Scanxiety

I learned about something called scanxiety when I was first diagnosed and spent a lot of time on Facebook groups populated with women with breast cancer. Scanxiety is a self explanatory portmanteau — it is the feeling of being anxious while waiting for the results of a scan.

My medical team is going to use scans to monitor my cancer’s progression moving forward so scanxiety is going to be a pretty regular thing for me. I had my first PET scan on Monday. When I checked in, I was given a card that indicated I would be “radioactive” for a period of four days and that I should avoid pregnant women and children under the age of one. I was then taken back to a small room where my blood sugar was checked. I flinched a bit, thinking of the time during my recent hospital stay when a tech came in to check my blood sugar. I asked why she was doing that as I had been there over a week without my blood sugar being an issue. She said, “well, with your diabetes…” and I pulled my hand away. “I don’t have diabetes!” She apologized and I, of course, apologized for being overly harsh (and of course, I wasn’t really.)

Next step was getting an IV put in. Due to my surgery in 2019, I can only use the veins on my left arm and those veins have been through some s**t. They endured numerous sticks over the last two years, carried the chemo poison throughout my body, and probably wondered why the right side was getting off so easy. One of the nice things about MSK is that they use heating pads to warm your veins up before they stick them and then they use a kind of ace bandage wrap thing rather than bandages. As someone with overused veins and somewhat hairy arms, it’s the little things that count. Once the IV was in, I went to the room next door to get hooked up to the machine that would make me radioactive. After that, I had to drink a large bottle of something that looked like water but was definitely not water. Then I had to wait for an hour by myself while science did its thing. I couldn’t have anyone with me because well, I was radioactive. I tried to read, do a crossword, listen to music. I thought about what I wanted for lunch. I cried a little. I gave myself a pep talk. I’ve been lucky to have close friends and my sister with me during some of the most stressful parts of this journey. But that hour is me and me alone. Finally, it was time to go into the room, lie still, and hope for the best.

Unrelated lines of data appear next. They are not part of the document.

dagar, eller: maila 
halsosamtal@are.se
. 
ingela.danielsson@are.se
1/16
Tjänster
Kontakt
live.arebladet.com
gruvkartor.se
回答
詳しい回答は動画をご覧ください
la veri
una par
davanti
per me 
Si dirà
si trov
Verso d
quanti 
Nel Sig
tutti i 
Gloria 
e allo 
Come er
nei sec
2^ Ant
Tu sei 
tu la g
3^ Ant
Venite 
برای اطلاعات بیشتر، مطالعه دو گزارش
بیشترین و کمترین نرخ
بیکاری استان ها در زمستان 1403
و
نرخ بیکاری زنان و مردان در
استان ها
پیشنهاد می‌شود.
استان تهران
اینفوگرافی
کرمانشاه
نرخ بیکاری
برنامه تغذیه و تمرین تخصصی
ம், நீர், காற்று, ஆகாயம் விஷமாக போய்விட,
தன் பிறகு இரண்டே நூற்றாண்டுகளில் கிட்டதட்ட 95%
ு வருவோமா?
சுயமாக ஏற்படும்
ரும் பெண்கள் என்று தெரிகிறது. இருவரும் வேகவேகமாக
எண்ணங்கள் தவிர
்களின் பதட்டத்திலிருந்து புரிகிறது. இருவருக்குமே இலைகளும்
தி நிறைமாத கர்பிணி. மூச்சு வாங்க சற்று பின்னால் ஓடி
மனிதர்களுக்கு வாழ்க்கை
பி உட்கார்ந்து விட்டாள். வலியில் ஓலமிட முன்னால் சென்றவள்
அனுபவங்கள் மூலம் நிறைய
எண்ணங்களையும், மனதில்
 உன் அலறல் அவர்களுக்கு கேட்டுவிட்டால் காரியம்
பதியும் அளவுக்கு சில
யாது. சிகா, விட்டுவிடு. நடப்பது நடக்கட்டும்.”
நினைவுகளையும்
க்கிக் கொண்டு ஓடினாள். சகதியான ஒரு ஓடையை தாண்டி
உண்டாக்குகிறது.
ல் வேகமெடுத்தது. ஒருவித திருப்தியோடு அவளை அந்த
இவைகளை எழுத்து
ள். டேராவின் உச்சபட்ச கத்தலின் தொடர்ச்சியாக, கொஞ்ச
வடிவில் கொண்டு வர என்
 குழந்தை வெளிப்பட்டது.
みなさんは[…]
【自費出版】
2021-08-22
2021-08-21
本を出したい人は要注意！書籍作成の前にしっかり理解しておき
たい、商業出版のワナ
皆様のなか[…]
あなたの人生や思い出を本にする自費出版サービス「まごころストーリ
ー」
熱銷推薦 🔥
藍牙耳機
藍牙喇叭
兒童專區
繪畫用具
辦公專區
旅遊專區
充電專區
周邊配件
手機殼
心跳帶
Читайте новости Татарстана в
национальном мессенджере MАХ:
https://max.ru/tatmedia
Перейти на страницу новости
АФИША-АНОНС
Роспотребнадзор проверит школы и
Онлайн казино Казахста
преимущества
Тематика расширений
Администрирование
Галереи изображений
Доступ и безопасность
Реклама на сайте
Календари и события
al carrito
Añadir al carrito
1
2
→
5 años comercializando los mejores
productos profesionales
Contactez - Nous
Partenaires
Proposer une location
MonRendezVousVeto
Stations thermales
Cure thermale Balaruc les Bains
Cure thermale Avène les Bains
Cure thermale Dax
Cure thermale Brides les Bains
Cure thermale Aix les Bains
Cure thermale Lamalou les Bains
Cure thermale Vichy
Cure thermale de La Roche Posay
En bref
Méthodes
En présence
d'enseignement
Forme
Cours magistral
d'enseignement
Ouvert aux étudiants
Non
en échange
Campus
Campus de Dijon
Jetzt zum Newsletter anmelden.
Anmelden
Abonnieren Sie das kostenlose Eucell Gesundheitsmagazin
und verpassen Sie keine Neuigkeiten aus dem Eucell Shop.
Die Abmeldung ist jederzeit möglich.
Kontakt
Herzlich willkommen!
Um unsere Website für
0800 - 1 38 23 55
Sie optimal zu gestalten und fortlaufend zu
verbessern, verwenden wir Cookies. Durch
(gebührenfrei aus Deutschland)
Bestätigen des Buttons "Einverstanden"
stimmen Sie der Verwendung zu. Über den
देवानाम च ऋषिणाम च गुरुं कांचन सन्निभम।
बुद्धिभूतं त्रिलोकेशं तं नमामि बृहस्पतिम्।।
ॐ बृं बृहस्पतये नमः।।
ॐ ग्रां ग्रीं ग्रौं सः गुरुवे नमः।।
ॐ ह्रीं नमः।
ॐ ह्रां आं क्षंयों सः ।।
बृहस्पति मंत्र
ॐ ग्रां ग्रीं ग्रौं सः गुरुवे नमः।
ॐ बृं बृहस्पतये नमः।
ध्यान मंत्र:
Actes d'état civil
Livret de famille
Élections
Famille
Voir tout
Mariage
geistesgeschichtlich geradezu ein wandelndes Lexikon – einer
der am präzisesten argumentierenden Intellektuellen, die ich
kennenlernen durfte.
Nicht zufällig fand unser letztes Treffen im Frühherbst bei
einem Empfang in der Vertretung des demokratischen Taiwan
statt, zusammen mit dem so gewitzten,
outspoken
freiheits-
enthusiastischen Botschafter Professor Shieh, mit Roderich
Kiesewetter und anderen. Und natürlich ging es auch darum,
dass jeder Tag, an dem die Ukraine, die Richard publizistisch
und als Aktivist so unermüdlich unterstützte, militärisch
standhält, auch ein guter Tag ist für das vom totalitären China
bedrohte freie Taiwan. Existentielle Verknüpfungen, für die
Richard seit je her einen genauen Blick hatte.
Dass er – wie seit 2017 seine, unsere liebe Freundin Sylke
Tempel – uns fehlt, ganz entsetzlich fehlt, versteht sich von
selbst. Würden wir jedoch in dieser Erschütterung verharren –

A few hours later, I was sitting in an exam room, holding my BFF’s hand, while a nurse practitioner read my results. Best case scenario was the PET scan showed what we knew about — the two spots I dubbed Monique and Nicole. And that’s the news I got. Monique, the femur, was still there although the fracture seemed to be healing. Nicole, the pelvis spot, was also hanging on but there was still time for the radiation to do its thing. Overall, the news was good and I exhaled.

I started new medication this week and will get my next PET scan in three months. Again, we will be hoping to see no new “hot spots” and possibly even a reduction of Monique and Nicole.

It is hard to put into words the notion of living your life in three month intervals. And maybe that’s not even the best way to think about it. But I think at least till I get used to this “new normal” (good grief, has that phrase been overused this past year), that’s how it is going to feel for a bit. You get an “all clear” and are told to go forth, take your meds, and come back in three months. Even typing that seems an unfathomable existence. And yet, it is mine.

I often long to go back to the days before I was first diagnosed, or before my recurrence, before this became my life. But life doesn’t work that way. We don’t get one more moment with those we’ve lost, we don’t get to undo a decision that had terrible consequences, we don’t get to freeze time when everything feels perfect. All we can do is to keep moving forward. And for me that means trying to enjoy each moment before I’m back in that room again, holding my breath and hoping for the best.